## [AVAILABLE DATA]
-- Opening Marker --
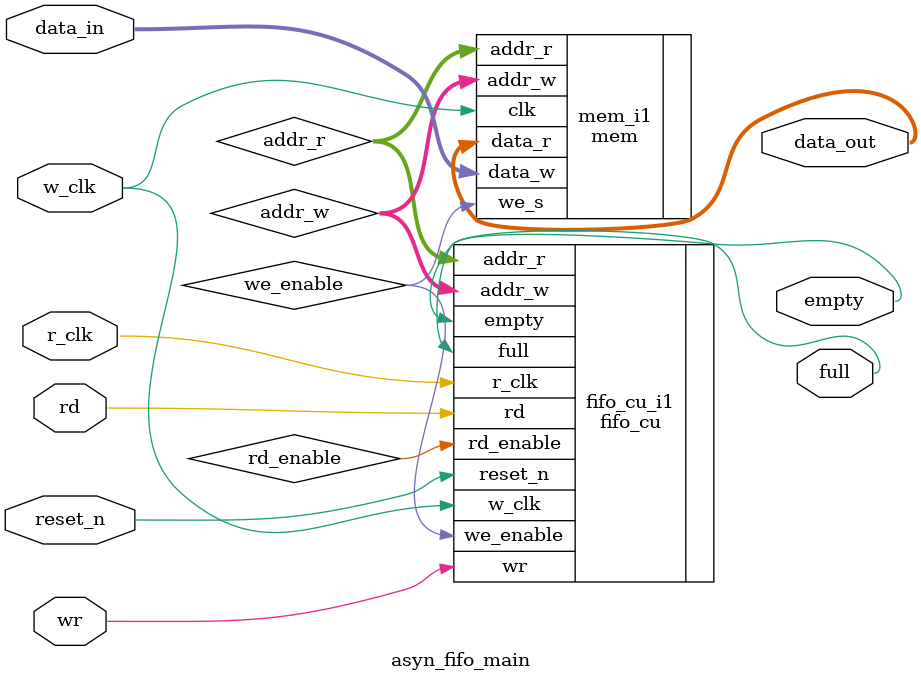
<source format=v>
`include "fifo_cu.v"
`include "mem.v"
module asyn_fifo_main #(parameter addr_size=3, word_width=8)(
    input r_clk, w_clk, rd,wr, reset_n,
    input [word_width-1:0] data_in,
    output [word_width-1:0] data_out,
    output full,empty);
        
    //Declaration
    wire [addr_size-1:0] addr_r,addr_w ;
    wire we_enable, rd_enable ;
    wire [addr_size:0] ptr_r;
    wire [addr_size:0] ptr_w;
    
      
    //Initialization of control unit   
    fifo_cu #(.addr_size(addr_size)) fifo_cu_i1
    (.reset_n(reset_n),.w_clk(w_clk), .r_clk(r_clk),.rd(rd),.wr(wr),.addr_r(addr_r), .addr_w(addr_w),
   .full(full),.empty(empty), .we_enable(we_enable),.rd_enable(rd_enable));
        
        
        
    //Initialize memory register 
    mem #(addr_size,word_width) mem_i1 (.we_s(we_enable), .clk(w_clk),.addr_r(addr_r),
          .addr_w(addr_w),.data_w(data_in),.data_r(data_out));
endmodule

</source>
-- Closing Marker --
## [WHAT IS BEING ASKED]
When you restate the listing above, give each line word for word but leave out every image.

## [TASK ANSWER]
<source format=v>
`include "fifo_cu.v"
`include "mem.v"
module asyn_fifo_main #(parameter addr_size=3, word_width=8)(
    input r_clk, w_clk, rd,wr, reset_n,
    input [word_width-1:0] data_in,
    output [word_width-1:0] data_out,
    output full,empty);
        
    //Declaration
    wire [addr_size-1:0] addr_r,addr_w ;
    wire we_enable, rd_enable ;
    wire [addr_size:0] ptr_r;
    wire [addr_size:0] ptr_w;
    
      
    //Initialization of control unit   
    fifo_cu #(.addr_size(addr_size)) fifo_cu_i1
    (.reset_n(reset_n),.w_clk(w_clk), .r_clk(r_clk),.rd(rd),.wr(wr),.addr_r(addr_r), .addr_w(addr_w),
   .full(full),.empty(empty), .we_enable(we_enable),.rd_enable(rd_enable));
        
        
        
    //Initialize memory register 
    mem #(addr_size,word_width) mem_i1 (.we_s(we_enable), .clk(w_clk),.addr_r(addr_r),
          .addr_w(addr_w),.data_w(data_in),.data_r(data_out));
endmodule

</source>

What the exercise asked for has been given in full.